Tonight's Dinner - Walnut and Basil Pesto with Whole Wheat Pasta

I knew we were having chicken thighs tonight but not much else. When you take something out of the freezer, you kind of commit. We had a lively discussion on the way home about the fate of said chicken. Mr. Dwayne said, "Didn't you have a plan last night? I thought you said what you were going to make something - something with vegetables." I probably say a lot of things about vegetables, but I had no recollection of a plan. This was almost Easy Mu Shu Chicken. It was almost Chicken with Jam Sauce. Heck, it was almost hot dogs and chips. (Mr. Dwayne's suggestion.) In the end I opted for breaded chicken thighs with a pesto pasta side. My basil went crazy this year and it's time to harvest and make pesto for the freezer. I like walnuts for pesto because of the nutty flavor and texture. If you want to tone down the nuttiness, use pine nuts in half the quantity that I use for walnuts here.  I also think the nuttiness compliments the whole wheat pasta. Because the whole dish was nutty and chewy, Mr. Dwayne did not even notice this was whole wheat pasta until I told him.

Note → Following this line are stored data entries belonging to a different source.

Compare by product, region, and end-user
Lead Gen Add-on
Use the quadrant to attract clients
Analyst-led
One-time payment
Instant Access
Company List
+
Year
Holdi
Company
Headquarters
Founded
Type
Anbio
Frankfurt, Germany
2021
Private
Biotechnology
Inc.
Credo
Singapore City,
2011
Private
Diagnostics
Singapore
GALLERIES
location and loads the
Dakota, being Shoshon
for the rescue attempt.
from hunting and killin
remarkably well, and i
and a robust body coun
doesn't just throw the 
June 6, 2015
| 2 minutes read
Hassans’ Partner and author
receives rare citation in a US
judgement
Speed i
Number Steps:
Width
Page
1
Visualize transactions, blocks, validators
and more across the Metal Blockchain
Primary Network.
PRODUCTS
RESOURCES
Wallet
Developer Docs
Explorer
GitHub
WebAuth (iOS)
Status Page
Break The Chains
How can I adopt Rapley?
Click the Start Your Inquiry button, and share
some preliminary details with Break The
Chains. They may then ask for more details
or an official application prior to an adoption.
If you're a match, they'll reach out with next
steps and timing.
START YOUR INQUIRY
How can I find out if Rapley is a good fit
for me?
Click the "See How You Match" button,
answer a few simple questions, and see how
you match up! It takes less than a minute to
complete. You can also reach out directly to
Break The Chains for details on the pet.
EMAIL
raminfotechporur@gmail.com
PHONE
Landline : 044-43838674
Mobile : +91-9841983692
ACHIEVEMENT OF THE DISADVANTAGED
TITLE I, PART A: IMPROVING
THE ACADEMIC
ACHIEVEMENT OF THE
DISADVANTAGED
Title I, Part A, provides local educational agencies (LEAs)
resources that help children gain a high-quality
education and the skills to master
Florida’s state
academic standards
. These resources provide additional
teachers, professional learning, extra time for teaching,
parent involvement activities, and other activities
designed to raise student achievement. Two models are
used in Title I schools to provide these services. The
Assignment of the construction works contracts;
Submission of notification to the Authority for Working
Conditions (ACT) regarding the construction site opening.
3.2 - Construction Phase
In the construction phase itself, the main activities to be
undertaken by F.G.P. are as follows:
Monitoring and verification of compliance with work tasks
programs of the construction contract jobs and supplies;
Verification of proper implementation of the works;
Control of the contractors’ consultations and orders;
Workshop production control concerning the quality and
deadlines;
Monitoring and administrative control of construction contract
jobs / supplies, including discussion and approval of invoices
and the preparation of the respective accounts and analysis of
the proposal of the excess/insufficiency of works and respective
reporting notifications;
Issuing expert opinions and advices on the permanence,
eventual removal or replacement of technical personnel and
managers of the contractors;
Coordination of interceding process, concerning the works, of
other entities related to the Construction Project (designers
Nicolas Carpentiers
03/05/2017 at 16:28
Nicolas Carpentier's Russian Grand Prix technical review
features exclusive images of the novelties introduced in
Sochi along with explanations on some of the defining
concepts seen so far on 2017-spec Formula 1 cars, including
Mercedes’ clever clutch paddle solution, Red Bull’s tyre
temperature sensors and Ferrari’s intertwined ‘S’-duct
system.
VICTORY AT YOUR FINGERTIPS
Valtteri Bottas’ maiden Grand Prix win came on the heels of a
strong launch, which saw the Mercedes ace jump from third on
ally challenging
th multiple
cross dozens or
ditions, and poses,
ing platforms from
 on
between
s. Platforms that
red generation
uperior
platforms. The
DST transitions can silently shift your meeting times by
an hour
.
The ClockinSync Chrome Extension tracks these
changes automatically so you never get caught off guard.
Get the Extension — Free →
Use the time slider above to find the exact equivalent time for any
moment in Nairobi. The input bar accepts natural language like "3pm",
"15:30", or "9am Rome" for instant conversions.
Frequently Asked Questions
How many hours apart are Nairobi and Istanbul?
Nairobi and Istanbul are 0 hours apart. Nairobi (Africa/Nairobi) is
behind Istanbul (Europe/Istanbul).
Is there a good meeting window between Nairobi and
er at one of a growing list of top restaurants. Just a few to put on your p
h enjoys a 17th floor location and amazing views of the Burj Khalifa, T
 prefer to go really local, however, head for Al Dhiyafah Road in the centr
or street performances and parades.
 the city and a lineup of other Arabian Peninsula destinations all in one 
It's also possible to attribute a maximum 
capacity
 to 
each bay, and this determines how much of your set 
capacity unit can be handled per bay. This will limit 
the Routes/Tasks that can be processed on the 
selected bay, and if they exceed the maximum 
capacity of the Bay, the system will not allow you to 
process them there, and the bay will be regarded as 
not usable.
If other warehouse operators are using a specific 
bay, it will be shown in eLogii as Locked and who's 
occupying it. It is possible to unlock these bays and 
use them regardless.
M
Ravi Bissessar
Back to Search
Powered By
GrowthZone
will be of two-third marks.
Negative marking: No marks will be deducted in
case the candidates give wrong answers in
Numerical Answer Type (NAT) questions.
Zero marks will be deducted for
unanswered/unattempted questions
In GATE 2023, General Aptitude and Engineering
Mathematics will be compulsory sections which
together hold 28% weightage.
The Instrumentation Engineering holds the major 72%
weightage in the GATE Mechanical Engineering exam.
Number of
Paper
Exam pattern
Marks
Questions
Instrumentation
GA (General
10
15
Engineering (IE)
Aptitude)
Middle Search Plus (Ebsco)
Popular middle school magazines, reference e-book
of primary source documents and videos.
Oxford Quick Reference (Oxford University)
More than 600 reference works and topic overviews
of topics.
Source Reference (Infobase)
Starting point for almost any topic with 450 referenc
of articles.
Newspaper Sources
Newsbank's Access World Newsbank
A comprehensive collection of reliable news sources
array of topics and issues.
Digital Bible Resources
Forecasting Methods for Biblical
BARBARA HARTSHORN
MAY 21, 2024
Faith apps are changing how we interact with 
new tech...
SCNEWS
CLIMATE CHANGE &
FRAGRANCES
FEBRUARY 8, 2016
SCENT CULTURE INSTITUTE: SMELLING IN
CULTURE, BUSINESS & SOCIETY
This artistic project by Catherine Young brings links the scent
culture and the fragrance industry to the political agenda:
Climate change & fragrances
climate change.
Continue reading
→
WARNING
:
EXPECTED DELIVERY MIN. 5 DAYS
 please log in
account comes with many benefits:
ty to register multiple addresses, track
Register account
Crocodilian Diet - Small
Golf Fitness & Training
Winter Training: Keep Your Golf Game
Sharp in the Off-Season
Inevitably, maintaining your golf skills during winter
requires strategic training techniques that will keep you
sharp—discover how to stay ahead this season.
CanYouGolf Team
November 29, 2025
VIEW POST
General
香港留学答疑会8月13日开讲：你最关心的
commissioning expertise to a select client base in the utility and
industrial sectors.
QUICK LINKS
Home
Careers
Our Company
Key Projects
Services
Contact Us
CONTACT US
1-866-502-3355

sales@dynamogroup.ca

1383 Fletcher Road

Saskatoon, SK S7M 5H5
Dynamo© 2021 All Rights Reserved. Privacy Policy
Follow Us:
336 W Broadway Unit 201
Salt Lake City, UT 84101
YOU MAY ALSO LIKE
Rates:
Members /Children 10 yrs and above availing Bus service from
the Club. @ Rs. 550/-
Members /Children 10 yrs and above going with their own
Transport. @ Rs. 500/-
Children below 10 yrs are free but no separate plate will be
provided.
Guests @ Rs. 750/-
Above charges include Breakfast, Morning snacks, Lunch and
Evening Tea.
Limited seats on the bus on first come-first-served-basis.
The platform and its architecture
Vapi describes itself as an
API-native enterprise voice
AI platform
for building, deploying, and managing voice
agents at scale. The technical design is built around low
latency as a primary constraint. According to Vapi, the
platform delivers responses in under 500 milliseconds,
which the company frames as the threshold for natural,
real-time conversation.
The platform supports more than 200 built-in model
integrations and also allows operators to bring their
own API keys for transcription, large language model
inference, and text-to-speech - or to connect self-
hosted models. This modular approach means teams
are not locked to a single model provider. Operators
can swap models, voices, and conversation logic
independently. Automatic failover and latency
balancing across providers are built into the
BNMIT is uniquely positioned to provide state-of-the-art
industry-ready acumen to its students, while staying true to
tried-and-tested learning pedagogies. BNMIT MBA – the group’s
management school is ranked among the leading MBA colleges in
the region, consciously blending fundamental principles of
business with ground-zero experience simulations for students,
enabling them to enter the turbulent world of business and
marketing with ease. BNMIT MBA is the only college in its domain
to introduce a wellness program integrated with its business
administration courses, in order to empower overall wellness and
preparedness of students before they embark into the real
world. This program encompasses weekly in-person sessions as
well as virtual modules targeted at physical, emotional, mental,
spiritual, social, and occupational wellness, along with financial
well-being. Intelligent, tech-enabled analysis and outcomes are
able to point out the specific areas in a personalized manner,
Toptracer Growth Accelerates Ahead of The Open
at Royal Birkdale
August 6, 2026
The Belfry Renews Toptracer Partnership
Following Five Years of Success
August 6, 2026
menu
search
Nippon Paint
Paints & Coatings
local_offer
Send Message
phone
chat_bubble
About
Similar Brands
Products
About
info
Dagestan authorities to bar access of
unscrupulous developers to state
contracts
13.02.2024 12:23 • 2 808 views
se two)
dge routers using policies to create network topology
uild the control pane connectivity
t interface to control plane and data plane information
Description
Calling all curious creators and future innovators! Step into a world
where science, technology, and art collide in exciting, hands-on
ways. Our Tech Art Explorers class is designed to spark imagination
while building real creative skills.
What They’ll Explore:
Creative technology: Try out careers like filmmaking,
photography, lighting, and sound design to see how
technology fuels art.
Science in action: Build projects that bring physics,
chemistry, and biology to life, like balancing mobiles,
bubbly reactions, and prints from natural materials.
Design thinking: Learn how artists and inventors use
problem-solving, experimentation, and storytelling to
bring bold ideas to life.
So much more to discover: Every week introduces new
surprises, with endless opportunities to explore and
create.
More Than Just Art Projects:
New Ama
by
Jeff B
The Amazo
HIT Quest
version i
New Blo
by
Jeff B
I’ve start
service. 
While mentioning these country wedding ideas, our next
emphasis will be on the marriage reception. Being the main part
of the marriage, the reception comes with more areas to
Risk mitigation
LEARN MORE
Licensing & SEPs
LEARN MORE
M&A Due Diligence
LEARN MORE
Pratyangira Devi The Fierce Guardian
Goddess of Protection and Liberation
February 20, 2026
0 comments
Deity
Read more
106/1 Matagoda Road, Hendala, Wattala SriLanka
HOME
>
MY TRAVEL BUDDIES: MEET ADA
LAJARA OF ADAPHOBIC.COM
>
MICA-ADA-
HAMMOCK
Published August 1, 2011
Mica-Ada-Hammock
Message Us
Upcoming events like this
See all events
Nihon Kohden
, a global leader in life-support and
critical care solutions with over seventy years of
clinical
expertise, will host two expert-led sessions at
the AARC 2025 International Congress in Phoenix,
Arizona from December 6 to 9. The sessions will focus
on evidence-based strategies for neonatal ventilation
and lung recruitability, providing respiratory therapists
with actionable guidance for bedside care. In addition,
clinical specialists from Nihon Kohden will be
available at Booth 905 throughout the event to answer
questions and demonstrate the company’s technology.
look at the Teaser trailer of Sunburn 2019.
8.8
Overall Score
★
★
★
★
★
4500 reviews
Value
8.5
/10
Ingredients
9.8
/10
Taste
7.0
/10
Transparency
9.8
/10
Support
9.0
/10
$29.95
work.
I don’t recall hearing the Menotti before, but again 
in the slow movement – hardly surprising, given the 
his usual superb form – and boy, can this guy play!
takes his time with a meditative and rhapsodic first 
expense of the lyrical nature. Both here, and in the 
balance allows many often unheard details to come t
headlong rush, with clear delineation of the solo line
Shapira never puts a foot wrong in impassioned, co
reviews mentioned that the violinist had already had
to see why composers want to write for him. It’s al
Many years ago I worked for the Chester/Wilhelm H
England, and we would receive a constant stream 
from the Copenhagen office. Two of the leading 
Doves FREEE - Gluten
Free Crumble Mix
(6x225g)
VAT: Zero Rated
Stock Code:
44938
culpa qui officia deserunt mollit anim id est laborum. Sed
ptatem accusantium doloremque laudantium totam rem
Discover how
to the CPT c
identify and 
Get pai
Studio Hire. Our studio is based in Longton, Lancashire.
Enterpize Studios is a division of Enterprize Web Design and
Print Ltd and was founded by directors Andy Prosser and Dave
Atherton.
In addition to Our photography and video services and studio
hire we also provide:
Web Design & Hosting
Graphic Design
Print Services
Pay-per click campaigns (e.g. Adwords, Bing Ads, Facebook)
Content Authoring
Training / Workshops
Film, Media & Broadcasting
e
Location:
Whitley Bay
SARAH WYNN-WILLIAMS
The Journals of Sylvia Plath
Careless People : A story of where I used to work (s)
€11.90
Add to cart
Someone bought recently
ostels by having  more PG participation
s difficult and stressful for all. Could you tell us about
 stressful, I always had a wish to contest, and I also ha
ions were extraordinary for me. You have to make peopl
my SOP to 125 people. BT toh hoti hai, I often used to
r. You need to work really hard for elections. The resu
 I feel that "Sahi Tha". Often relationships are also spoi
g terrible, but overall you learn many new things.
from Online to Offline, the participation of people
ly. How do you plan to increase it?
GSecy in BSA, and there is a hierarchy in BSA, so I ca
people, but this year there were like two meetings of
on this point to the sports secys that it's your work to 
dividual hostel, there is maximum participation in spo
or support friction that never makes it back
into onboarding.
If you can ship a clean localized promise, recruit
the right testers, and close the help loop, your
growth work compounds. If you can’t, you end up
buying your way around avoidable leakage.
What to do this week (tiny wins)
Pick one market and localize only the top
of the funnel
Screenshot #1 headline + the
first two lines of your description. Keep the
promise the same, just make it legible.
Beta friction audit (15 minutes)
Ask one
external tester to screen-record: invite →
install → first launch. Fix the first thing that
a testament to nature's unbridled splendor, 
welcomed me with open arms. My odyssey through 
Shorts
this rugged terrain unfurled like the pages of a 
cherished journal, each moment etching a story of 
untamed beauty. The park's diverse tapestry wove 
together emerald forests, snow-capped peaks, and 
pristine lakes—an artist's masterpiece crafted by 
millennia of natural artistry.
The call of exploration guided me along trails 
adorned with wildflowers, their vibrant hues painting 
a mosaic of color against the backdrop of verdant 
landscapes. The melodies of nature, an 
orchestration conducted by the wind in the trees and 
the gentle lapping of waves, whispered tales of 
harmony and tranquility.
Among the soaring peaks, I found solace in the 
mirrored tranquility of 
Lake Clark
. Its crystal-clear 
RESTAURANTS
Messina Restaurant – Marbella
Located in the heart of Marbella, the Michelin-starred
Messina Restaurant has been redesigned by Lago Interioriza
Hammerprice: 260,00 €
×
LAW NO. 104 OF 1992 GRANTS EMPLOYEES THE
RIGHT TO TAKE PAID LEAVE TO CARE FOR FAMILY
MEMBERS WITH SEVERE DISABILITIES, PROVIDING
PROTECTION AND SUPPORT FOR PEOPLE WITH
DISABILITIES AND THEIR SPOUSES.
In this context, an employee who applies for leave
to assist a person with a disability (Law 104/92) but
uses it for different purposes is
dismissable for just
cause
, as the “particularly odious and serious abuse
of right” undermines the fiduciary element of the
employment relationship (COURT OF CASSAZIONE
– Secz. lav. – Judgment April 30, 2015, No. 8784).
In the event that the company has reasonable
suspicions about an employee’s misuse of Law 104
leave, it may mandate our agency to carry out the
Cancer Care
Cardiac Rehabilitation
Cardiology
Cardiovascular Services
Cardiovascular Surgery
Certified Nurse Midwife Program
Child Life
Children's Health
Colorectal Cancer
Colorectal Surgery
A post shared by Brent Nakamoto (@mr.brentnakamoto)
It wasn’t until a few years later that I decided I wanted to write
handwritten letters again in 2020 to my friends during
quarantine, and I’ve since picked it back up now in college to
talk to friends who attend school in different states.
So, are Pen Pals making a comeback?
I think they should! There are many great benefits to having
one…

This basic pesto recipe can be varied in numerous ways. Add more cheese or different cheese or no cheese at all. Substitute all or part of the basil for other herbs. Use nut oils instead of olive oil. The one thing I would insist upon is a goodly amount of garlic. This recipe makes enough to sauce up to a pound of pasta. It would also be delicious as a pizza topper or sandwich spread. Store left over pesto in the refrigerator in an air-tight container with a layer of olive oil covering the top. The oil will protect the basil and prevent discoloration. I've never frozen pesto before and plan to give this recipe a try. I'll let you know how it freezes once we try it out.

Walnut and Basil Pesto
3 cloves of garlic, peeled
1/2 cup walnuts
1/2 cup freshly grated cheese (I used a mixture of Parmesan and Romano)
2 cups basil leaves
1/2 cup extra virgin olive oil
salt and pepper to taste

Place the garlic, nuts and cheese in a food processor. Pulse until coarsely ground. Add the basil leaves and a good pinch of salt and pepper. Close and turn on the food processor and pour the olive oil slowly into the pour spout. Process until a uniform paste forms. Taste and adjust seasoning. (The amount of salt that you need to add with vary depending on the saltiness of the cheese.)

Cook pasta according to package instructions. Drain well and return to hot pot. Stir in desired amount of pesto and serve immediately.